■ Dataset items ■
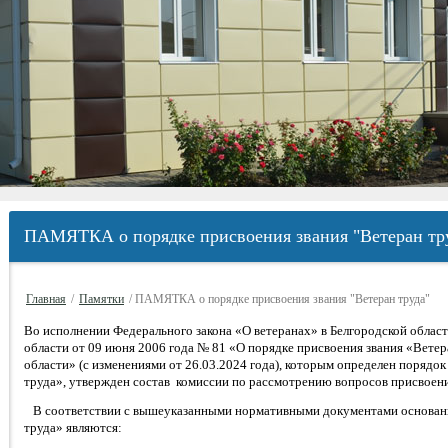
ПАМЯТКА о порядке присвоения звания "Ветеран тр
Главная
/
Памятки
/ ПАМЯТКА о порядке присвоения звания "Ветеран труда"
Во исполнении Федерального закона «О ветеранах» в Белгородской облас
области от 09 июня 2006 года № 81 «О порядке присвоения звания «Ветер
области» (с изменениями от 26.03.2024 года), которым определен порядок
труда», утвержден состав комиссии по рассмотрению вопросов присвоени
В соответствии с вышеуказанными нормативными документами основани
труда» являются:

■ What to do ■
If a line in the entries above contains "года", report it.

■ Problem solution ■
области от 09 июня 2006 года № 81 «О порядке присвоения звания «Ветер
области» (с изменениями от 26.03.2024 года), которым определен порядок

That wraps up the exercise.